GM Names Post-Bankruptcy Chairman; Eddie Bauer Going Bust?; Consumer Confidence Climbs; U.S. Bankruptcy Filings Soar; Wells Fargo Lags On Applying for TARP Repayment; Crude Oil Tops $70
- Edward E. Whitacre Jr., who built AT&T Inc. (NYSE: T) into the largest U.S. provider of telephone services, will become chairman of General Motors Corp. (NYSE: GM) when the company leaves bankruptcy, the nation's biggest automaker announced yesterday (Tuesday). Whitacre will lead a 13-member board that includes interim Chairman Kent Kresa, and Chief Executive Officer Fritz Henderson. Whitacre was chairman and CEO at Dallas-based AT&T and predecessor SBC Communications Inc. from 1990 until 2007. The appointment moves GM closer to its goal of completing a restructuring in August after filing for bankruptcy on June 1.
- Sporting good retailer Eddie Bauer Holdings Inc. (Nasdaq: EBHI) may seek bankruptcy protection as soon as this week, Bloomberg Newsreported, citing people with knowledge of the discussions. The Bellevue, Wash.-based company, which operates about 370 stores in the United States and Canada, has reported annual losses for three straight years. However, the company has not made a final decision about a bankruptcy filing, according to people familiar with the matter.
- U.S. consumer confidence rose in June, marking its highest reading since November 2008, according to a survey released yesterday (Tuesday). Reflecting strong gains the stock market has made since early March, The Investor's Business Daily and TechnoMetrica Market Intelligence Index climbed to 50.8 in June from 48.6 in May.
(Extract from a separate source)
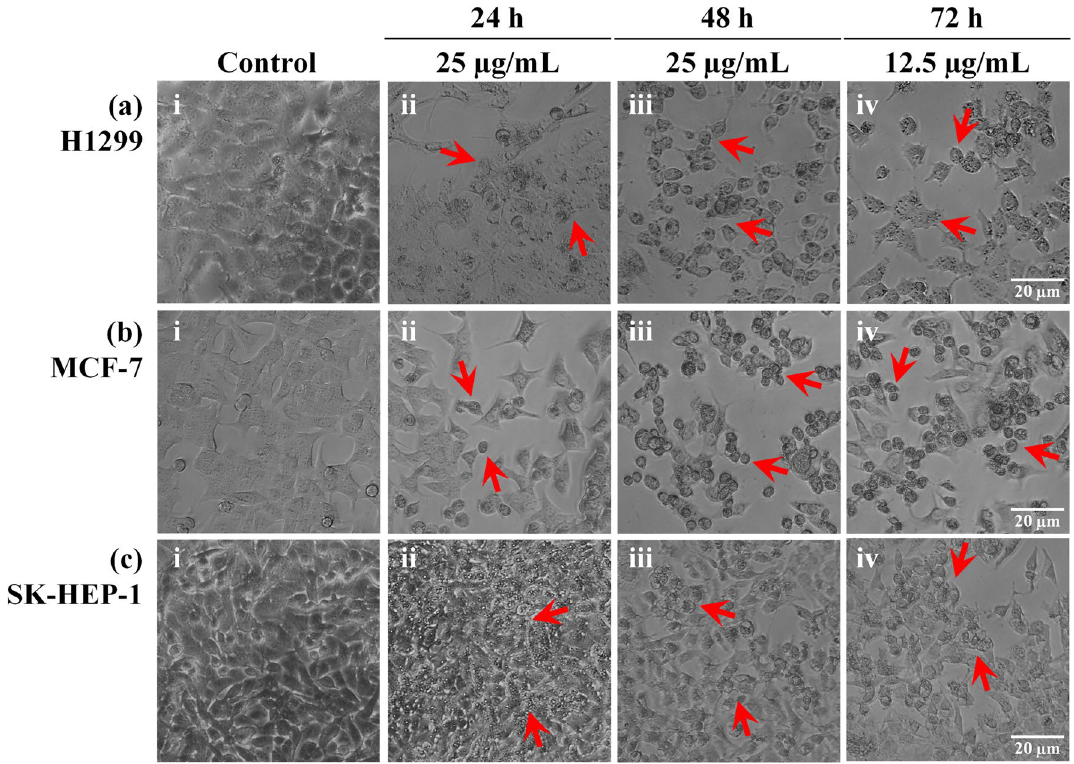
Figure 3. Light microscopy observation of morphological changes, indicated by red arrows, in H1299 ( a ), MCF-7 ( b ), and SK-HEP-1 ( c ) cells treated with 12.5 µg/mL (iv) and 25 µg/mL (ii and iii) of R-S5-C1-H1 for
A figure above 50 indicates optimism, while below 50 points to pessimism. "Consumer confidence is building on the momentum that it picked up in April, reflecting the strength we are seeing in the stock market," Raghavan Mayur, president of TIPP, a unit of TechnoMetrica Market U.S. IBD's polling partner told Reuters. "Across the board, there is an optimistic feeling that the economy is recovering," he added.
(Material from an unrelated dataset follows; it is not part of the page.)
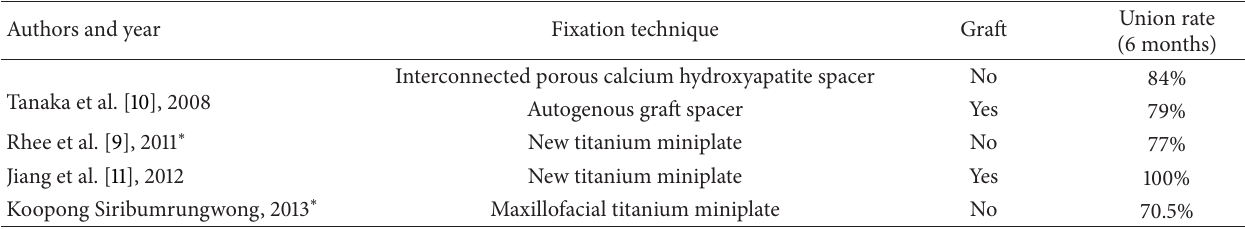
Table 1: Comparison of the union rates on the hinge side of different types of fixation.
- Bankruptcy filings soared to the highest levels since 2005 in the first quarter, the Administrative Office of the U.S. Courts said yesterday (Tuesday), as rising unemployment, falling home prices and tight credit made it harder for people to hold off their creditors, Reutersreported. The records showed that there were 330,477 filings in the January-to-March period, up 10% from the previous quarter and 35% higher than last year. Consumer bankruptcy filings rose 33% from a year earlier, while business filings rose 64%. For the year ended March 31, bankruptcy filings rose 33% to 1,202,503. Experts expect further increases as the unemployment rate heads toward 10% and the economy struggles.
- Wells Fargo & Co. (NYSE: WFC) has yet to apply to pay back funds it has borrowed from the U.S. Treasury's Troubled Asset Relief Program (TARP) and instead will focus on integrating Wachovia Corp., according to Bloomberg News. "We want to pay back the government's investment on behalf of the U.S. taxpayer at the earliest practical date," a Wells Fargo spokesperson said. "We will work closely with our regulators to determine the appropriate time to repay the TARP funds while maintaining strong capital levels." Ten other lenders won Treasury approvalyesterday (Tuesday) to buy back $68 billion in government shares. Wells Fargo opposed TARP when it was introduced last fall.
- Crude oil yesterday (Tuesday) topped $70 a barrel for the first time in seven months, thanks to a falling dollar and the Department of Energy's forecast of higher fuel prices. July delivery for oil settled at $70.01 on the New York Mercantile Exchange.